就是秦家二房也就是秦寒的二叔,闹到了秦文深那里。
理由竟然是,秦氏掌舵人的订婚仪式居然如此草率,也未经过秦氏宗祠,就这么草草的定亲,未免太不把秦氏的旁支放在眼里了。
秦氏家族巨大,盘根错节,自然也是人才辈出。
秦寒这次的订婚宴,宴请了无数的家族合作伙伴和亲朋好友,唯独没有邀请的就是,秦氏旁支。
秦家的人,也就只有秦文深一人出席了。
难怪他们都有意见了。
“大哥,你瞧瞧寒儿做的这件事,你来评评理,是不是过分了。”秦寒二叔秦文渊坐在秦家老宅的正大堂右手位,看着主卫上的秦文深,一脸不满。
秦家老宅几乎有上百年的历史,虽然会不断的翻新,却不会动原本的一些东西,就连一张四方木桌,一把太师椅都是古董。
全是古色古香的装潢,红色的圆形柱撑着房梁,就连房梁都是顶级的木质打造。墙面上尽是被雕刻好了的石头堆砌,正中央数十把太师椅摆放着,每一把太师椅中间都放着一张四四方方的茶盏桌。而最上位则摆放着两把太师椅,中间放着比下面稍微大一点的沉香木四方桌。
桌子后面则是石头堆砌好的墙面,上面雕刻了一个大大的秦字,磅礴气派。
纵观整个B市,几乎无人的宅院敢有这样的装潢,每一只花瓶,每一个装饰,全部都是古董,价值连城。
而此刻。
秦文深坐在正堂的主位,所用的茶盏,也是带着独有标志的茶杯,正堂的主位只有秦家的族长才有资格坐,这是真正大家族的风骨。
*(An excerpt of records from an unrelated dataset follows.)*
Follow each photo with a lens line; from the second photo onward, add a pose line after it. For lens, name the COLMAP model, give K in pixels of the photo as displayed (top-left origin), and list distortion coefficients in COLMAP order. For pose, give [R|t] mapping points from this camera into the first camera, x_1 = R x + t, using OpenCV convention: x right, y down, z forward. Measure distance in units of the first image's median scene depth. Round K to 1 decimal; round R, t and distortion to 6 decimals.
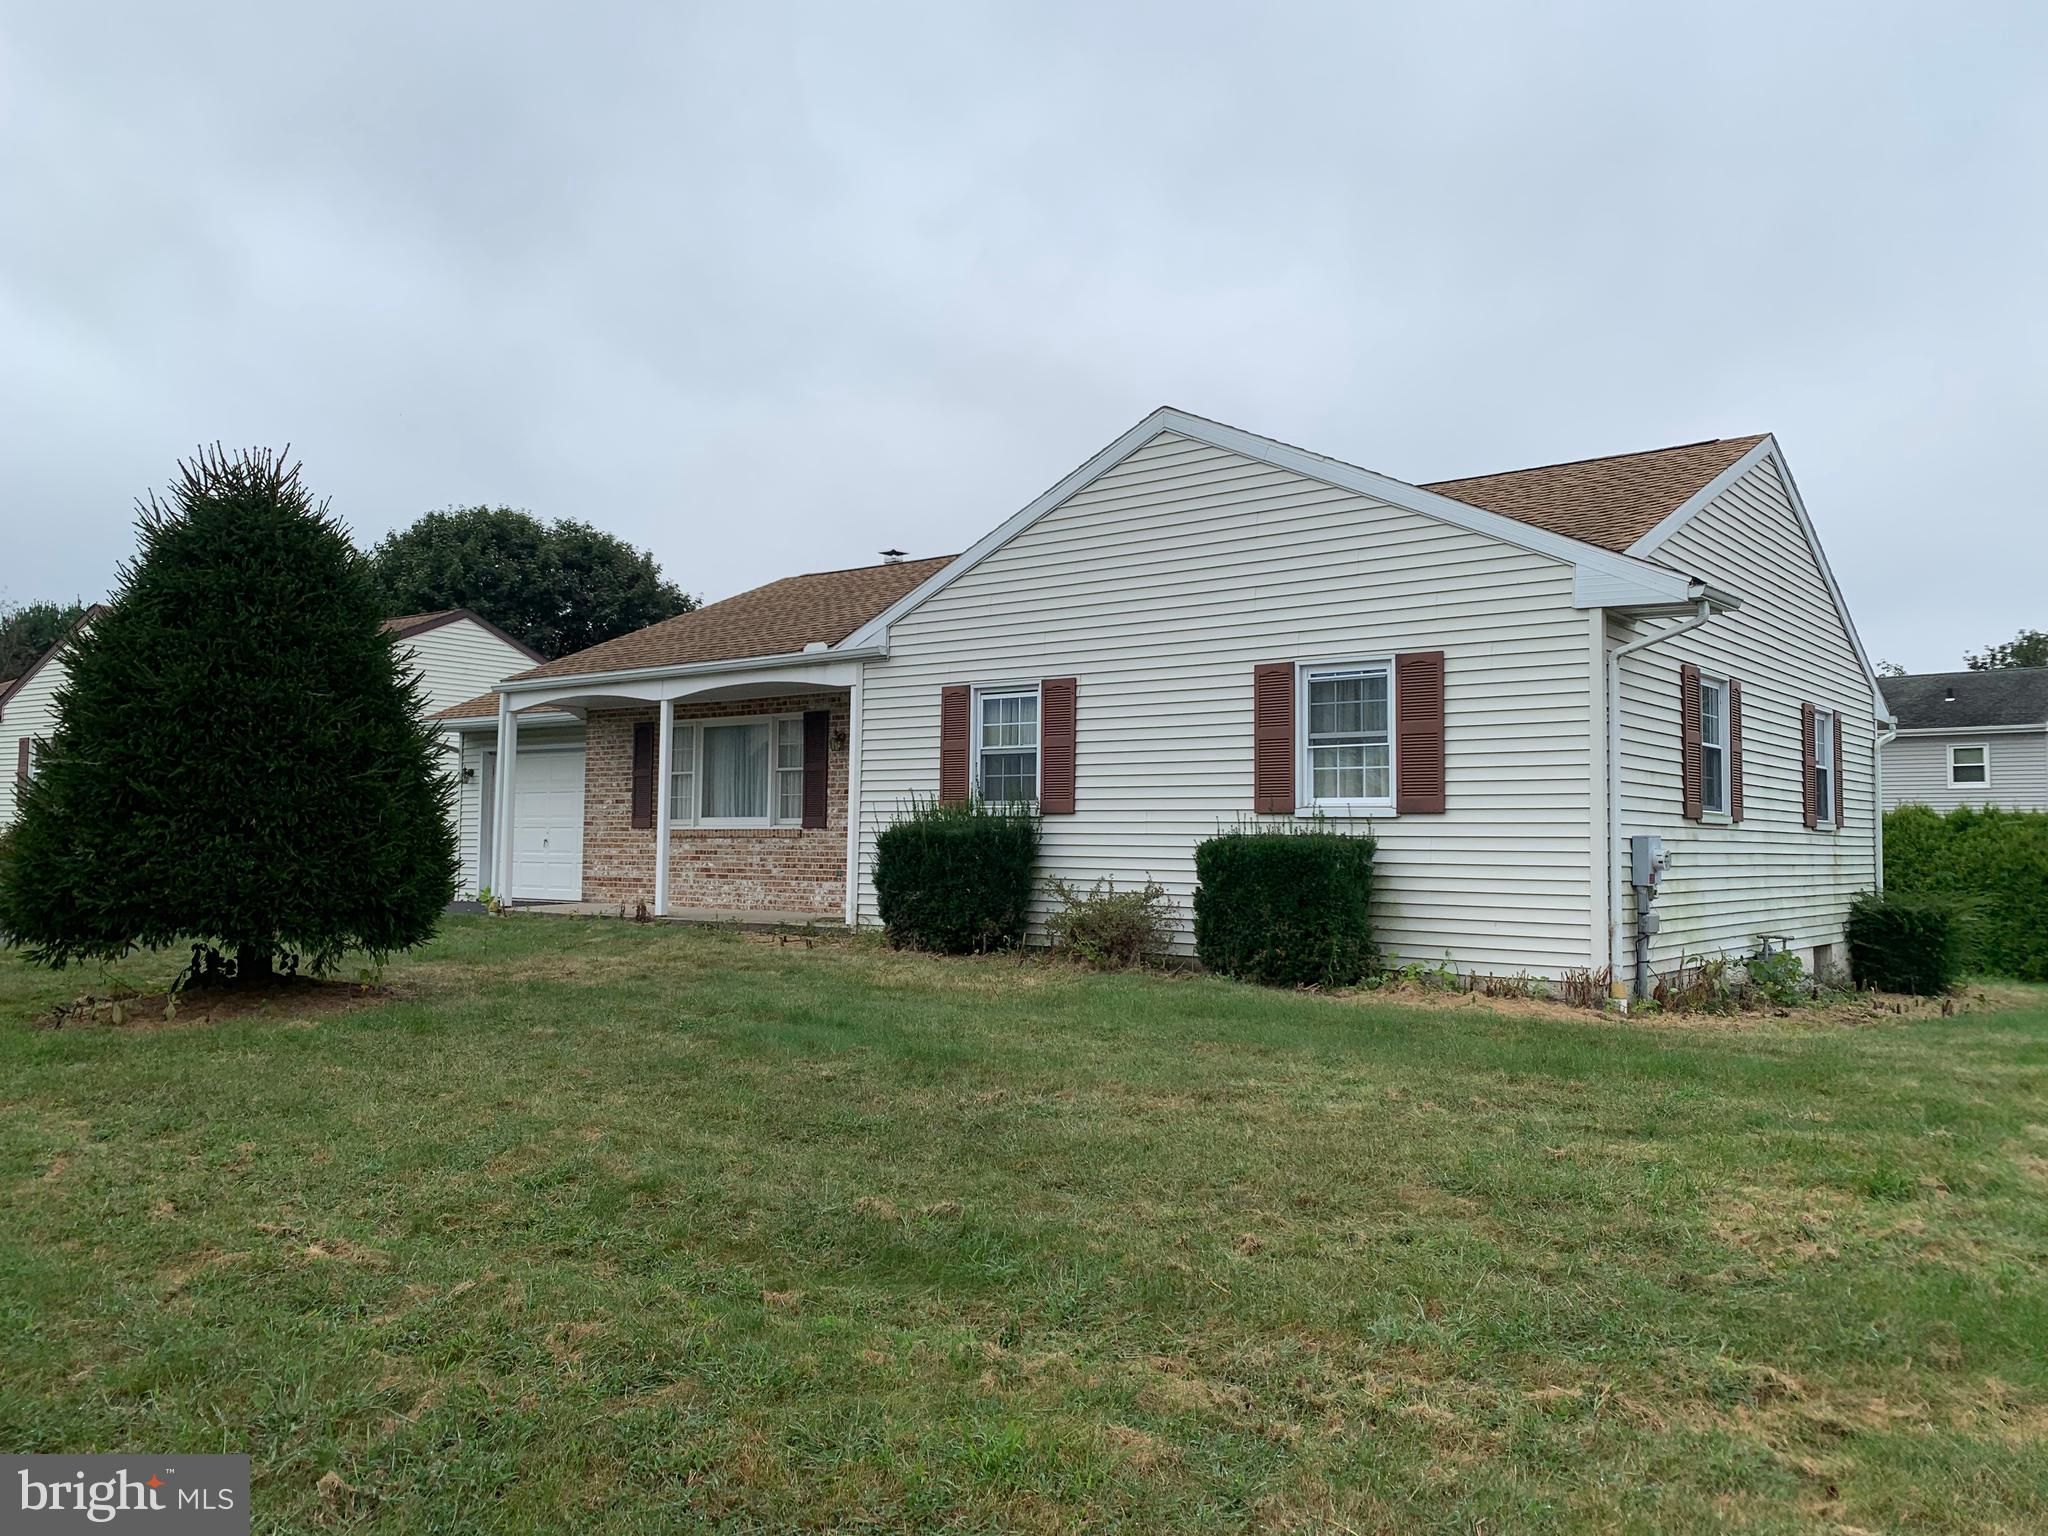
lens RADIAL K [[1551.9, 0, 1024.0], [0, 1551.9, 768.0], [0, 0, 1]] dist [0.182273, -0.378296]
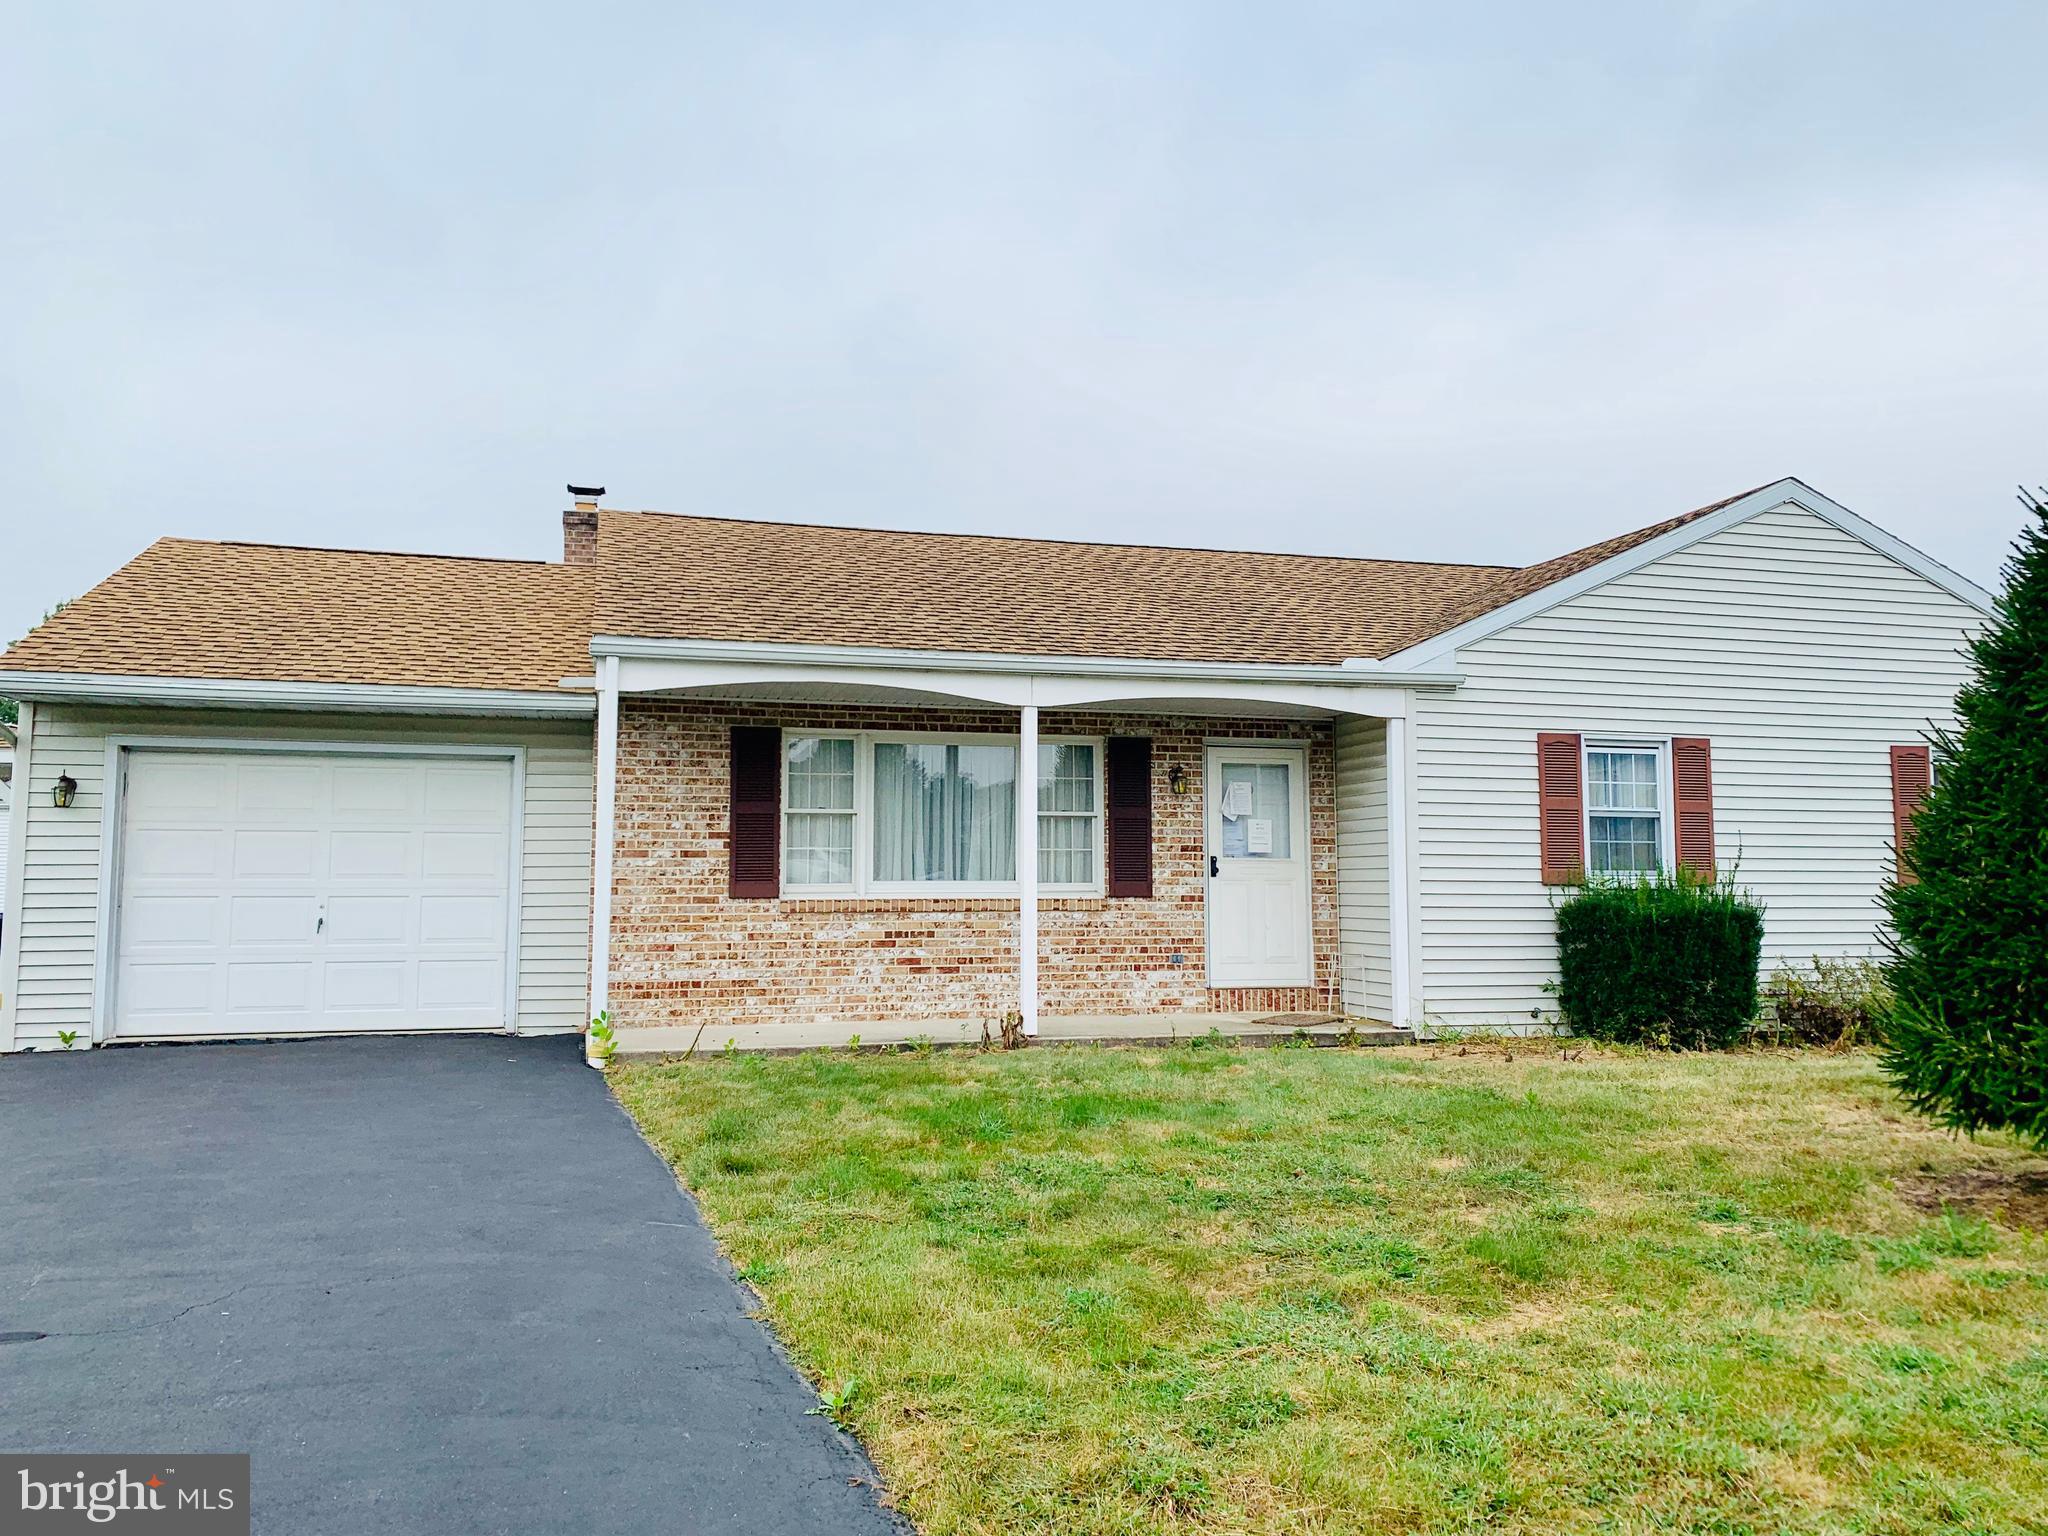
lens RADIAL K [[1551.9, 0, 1024.0], [0, 1551.9, 768.0], [0, 0, 1]] dist [0.182273, -0.378296]
pose [[0.572657, 0.054404, 0.817988, -0.933674], [-0.034951, 0.998509, -0.041941, 0.012702], [-0.819050, -0.004572, 0.573704, 0.762044]]
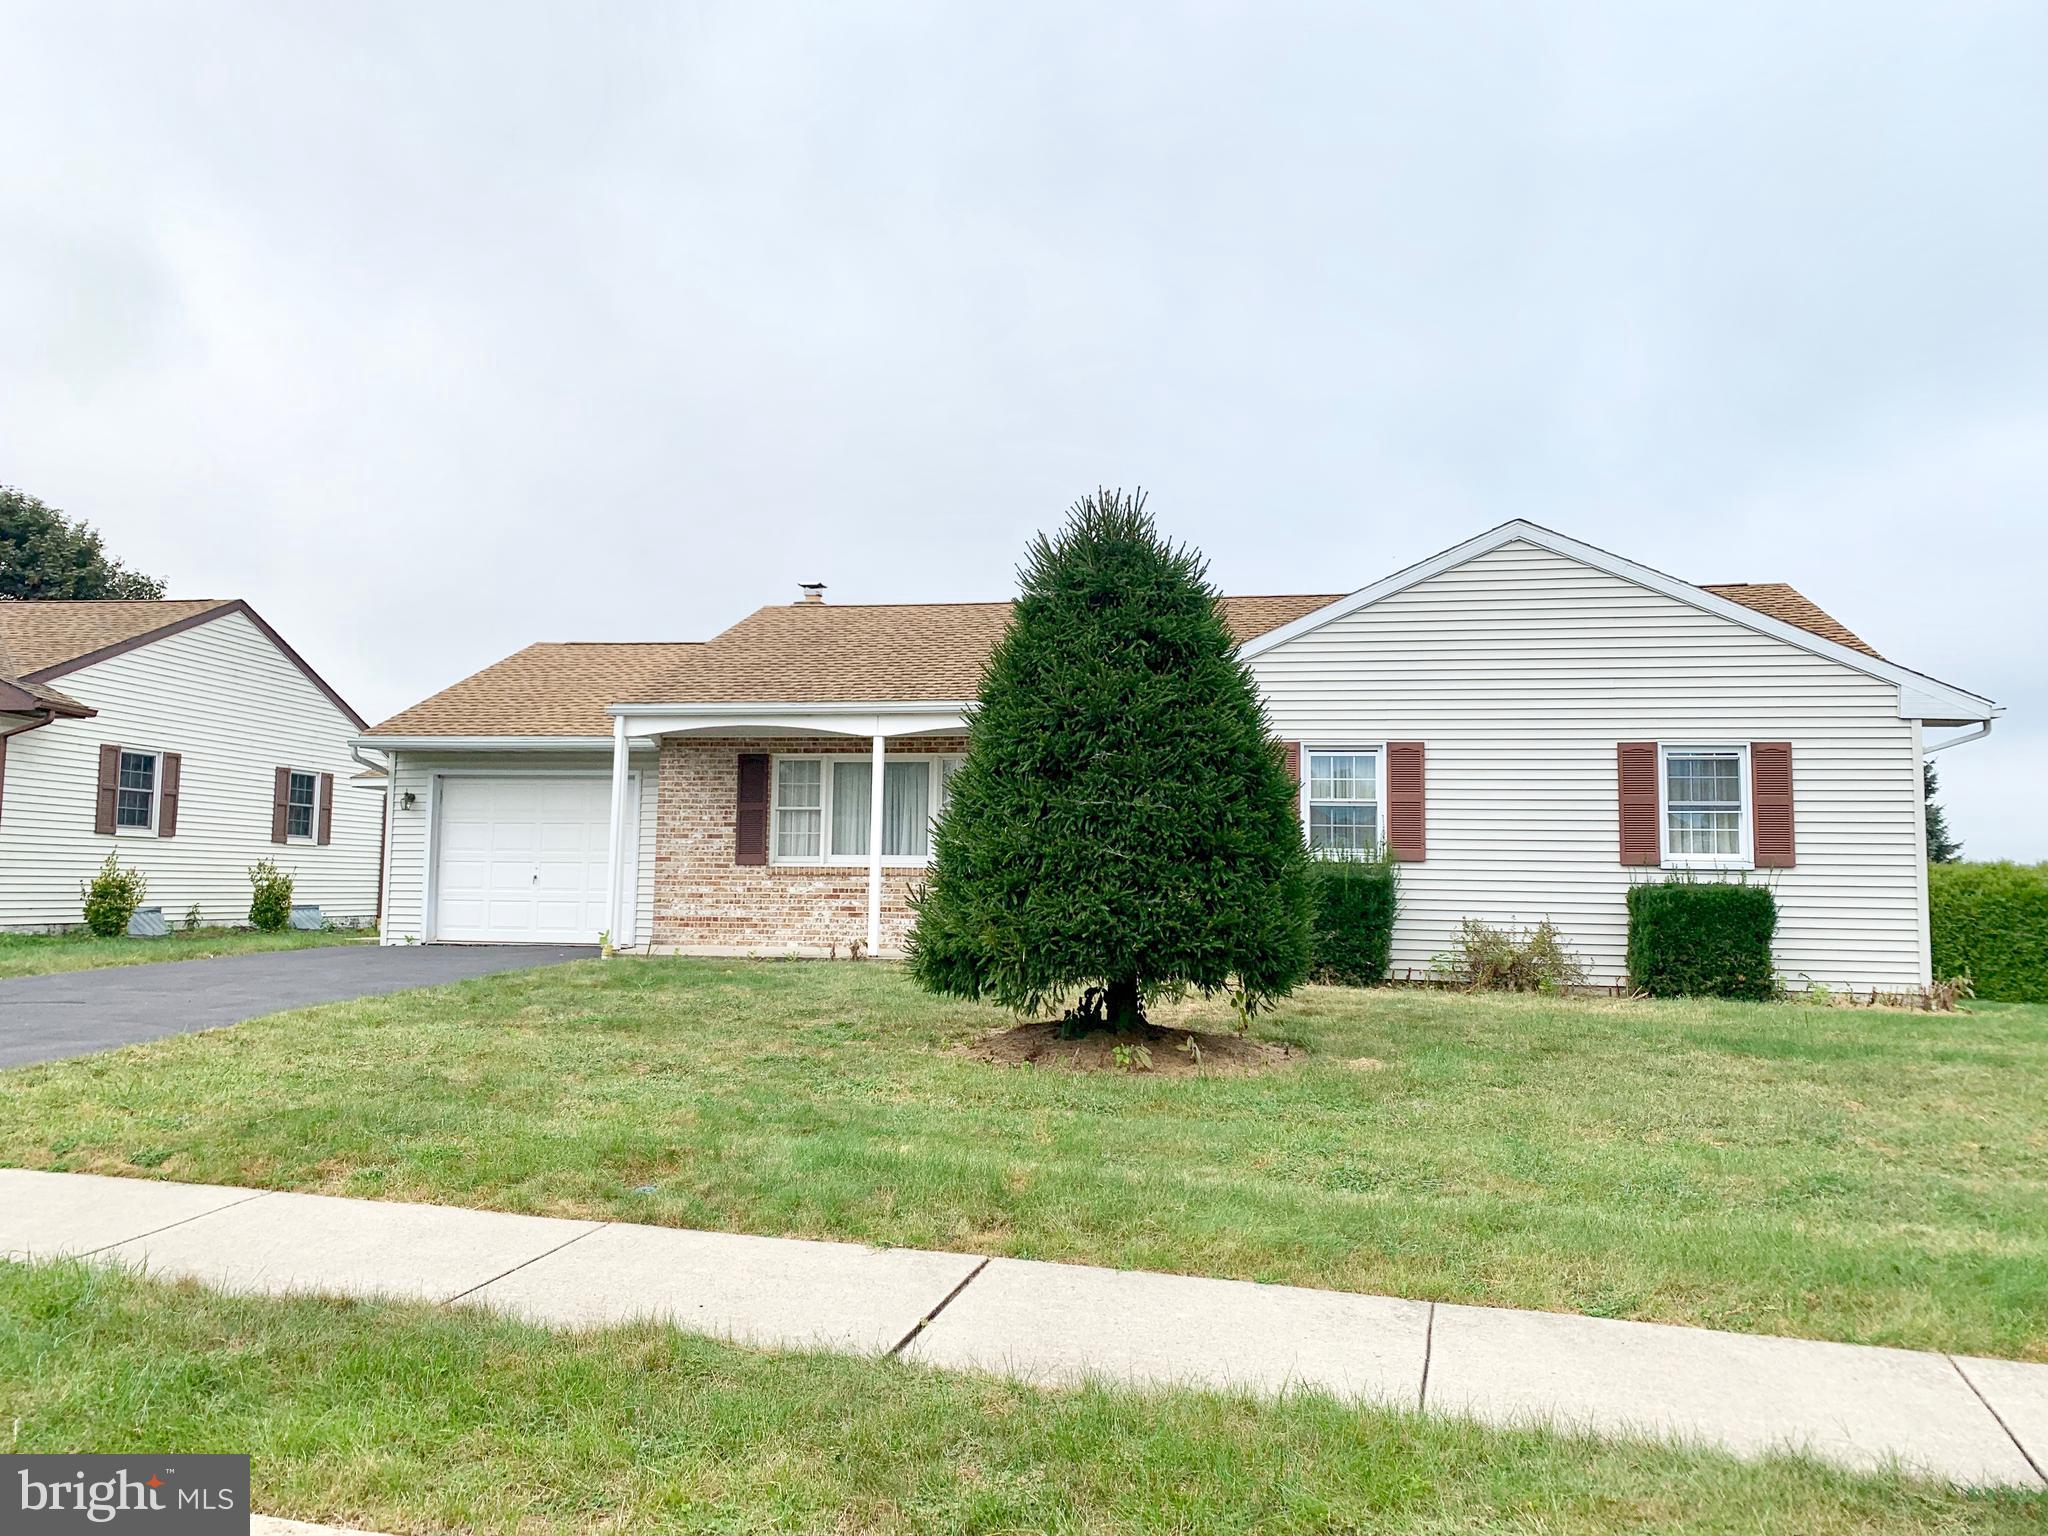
lens RADIAL K [[1551.9, 0, 1024.0], [0, 1551.9, 768.0], [0, 0, 1]] dist [0.182273, -0.378296]
pose [[0.883656, 0.038365, 0.466562, -0.735001], [-0.029117, 0.999211, -0.027018, 0.000485], [-0.467230, 0.010290, 0.884076, 0.114434]]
秦文渊坐在右手边的第一个位置,此刻整个正堂也只有他们两人。
“现在还只是订婚而已,又不是结婚,搞得那么隆重干什么?”秦文深怎么说肯定也是首先维护自己的儿子,而且这几年,这个弟弟也没少给自己儿子找事情做。
表面风平浪静,暗地里不知道做了多少散德行的事。
秦寒连他都不肯原谅,怎么还会原谅这个一直当他路的二叔。
“他这是不把我们当自己人了。”秦文渊好不容易抓住了把柄怎么会轻易的放弃,“就说前年,我说让秦俊跟着他一起锻炼锻炼,谁知道他居然让俊俊从分公司的基层做起,你说秦氏是大家的,又不是他一个人的,不给他一个总经理的位置就算了,总监的位置总不过分吧。”
“俊俊这孩子还小,还需要历练。”秦文深严重无语,他还好意思说秦俊。
刚进分公司第一天,跟同事打架进了警察局,还得他儿子去把他捞出来。
第二次去分公司,就勾搭实习生,把人家吓的直接辞职了。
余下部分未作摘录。